'Tampa Bay Rays manager Joe Maddon (70) and starting pitcher Jeremy Hellickson (58)' photo (c) 2011, Keith Allison - license: http://creativecommons.org/licenses/by-sa/2.0/


For two years Jeremy Hellickson defied logic to a certain extent. The ERA was great. The WHIP was impressive. Still, there was no real way to explain the outstanding work that he was tossing out there given a less than thrilling skill set. The house of cards fell apart in 2013 as Hellickson fell to the point of being irrelevant in mixed leagues. In fact, he was a poor play in AL-only leagues in 2013. What happened? Will the trend of preverse performance reverse itself in 2014, or will Hellickson continue to be someone floating on the fringes of mixed league relevance?

If we look at Hellickson's record we see no difference over the last three years.

2011: 13-10 2012: 10-11 2013: 12-10

If you look at Hellickson's workload we see no real difference minus a slight downturn.

2011: 189 innings 2012: 177 innings 2013: 174 innings

If we look at Hellickson's HR/9 rate we see no appreciable difference.

2011: 1.00 2012: 1.27 2013: 1.24

If we look at Hellickson's GB/FB ratio we see no appreciable difference with one up, one down, one middle of the road effort.

2011: 0.78 2012: 1.12 2013: 0.98

If we look at Hellickson's line drive rate the consistency is stunning.

2011: 20 percent 2012: 21 percent 2013: 20 percent

That's a whole lot of sameness for a guy who saw some rather significant changes in some of the skills he displayed in 2013, as well as the end results showing a pitcher who had failed.

Hellickson is not a big strikeout arm. If we remove his 36.1 inning cup of coffee in 2010 Hellickson has never struck out seven batters per nine innings. Interestingly, his strikeout rate has improved each of the past two years.

2011: 5.57 2012: 6.31 2013: 6.98

Who knew, right? While Hellickson's strikeout rate is up one would assume, given his struggles in '13, that his walk rate must have went up. Not true. His walk rate went down. Substantially actually.

2011: 3.43 2012: 3.00 2013: 2.59

Given those two facts, and all the above info, how then did Hellickson produce such a poor 2013 season?

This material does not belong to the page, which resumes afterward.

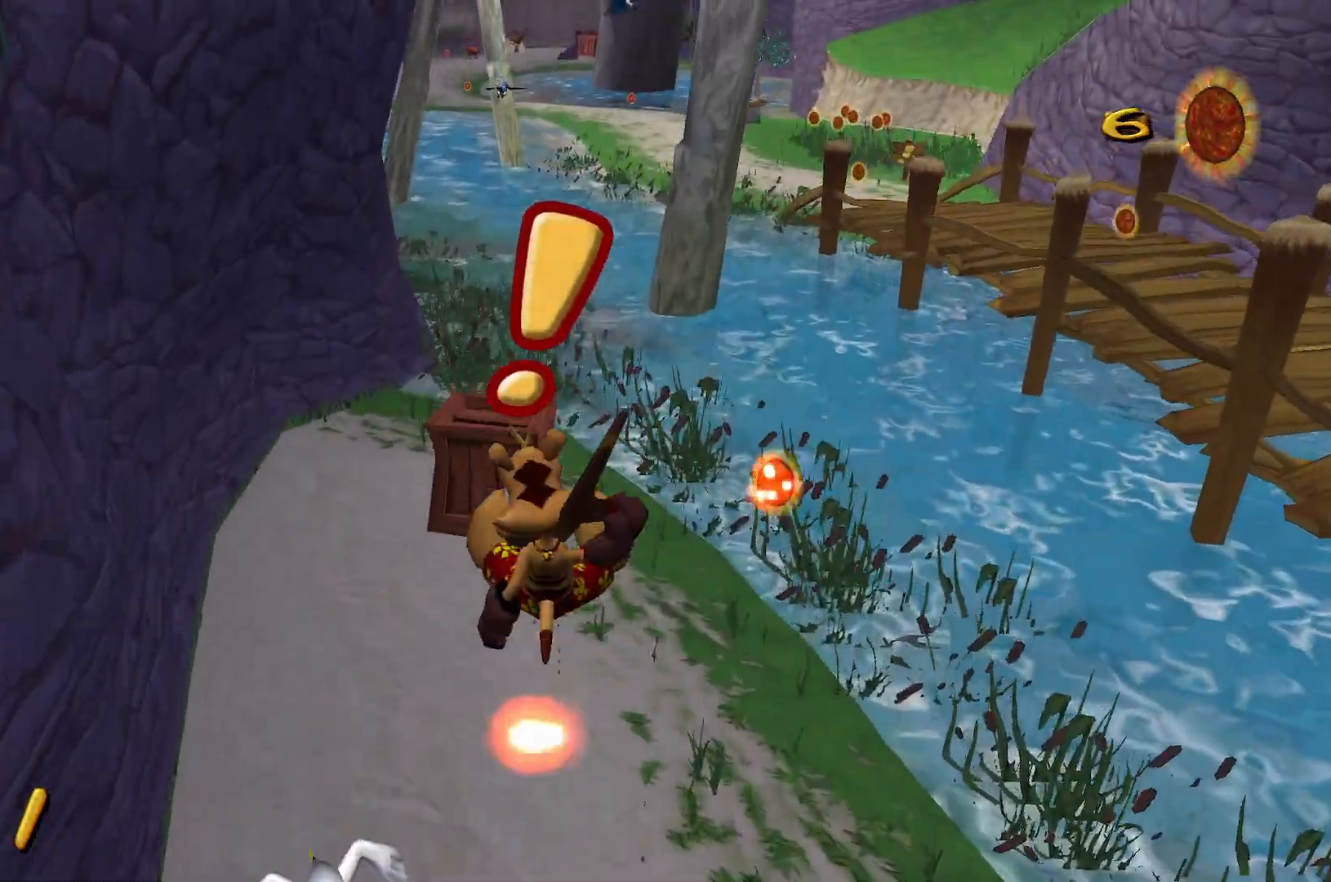
{"keys": ["w"], "events": []}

2011: 2.95 ERA, 1.15 WHIP 2012: 3.10 ERA, 1.25 WHIP 2013: 5.17 ERA, 1.35 WHIP

Item #1 Hellickson had a .223 BABIP in 2011 and .261 in 2012. Those are "big boy" numbers. Hellickson is not the possessor of "big boy" talent. Never has been, never will be. Therefore it's hardly shocking to see that his BABIP rose to .307 in 2013 (the league average is usually in the .290-300 range). Even his .263 career BABIP has the felling of being a bit low. The "stuff" just isn't overly impressive, and the majority of his pitching line – strikeout rate, walk rate, GB/FB, line drive rate etc. – all suggest league average way more than elite performer.

Item #2 This is the biggest factor with the confusion with Hellickson. In 2011 Hellickson had an 82 percent left on base rate. That was the second best mark in baseball (Jered Weaver at 82.6 led the way). In 2012 Hellickson posted a mark of 82.7 percent, the best in baseball. Let me backtrack quickly. The league average for left on base percentage is about 70 percent. If you have a really good season you're at 75 percent. If you have a great season you're at about 78 percent. Hellickson was over 82 percent 2-straight years. No one does that, yet he did. If something happens once you can write it off. If something happens twice... you tend to believe it or at least give it a higher probability of happening again. I should have stuck with my gut and the history of baseball that said Hellickson had no shot of stranding runners at a historically high level for a third straight year. The pendulum swung too far in the other direction in 2013 as his LOB% dropped all the way down to 66.2 percent. We'll see some correction in 2014 for sure, but it would be an earth shattering shock if the mark approached 80 percent again.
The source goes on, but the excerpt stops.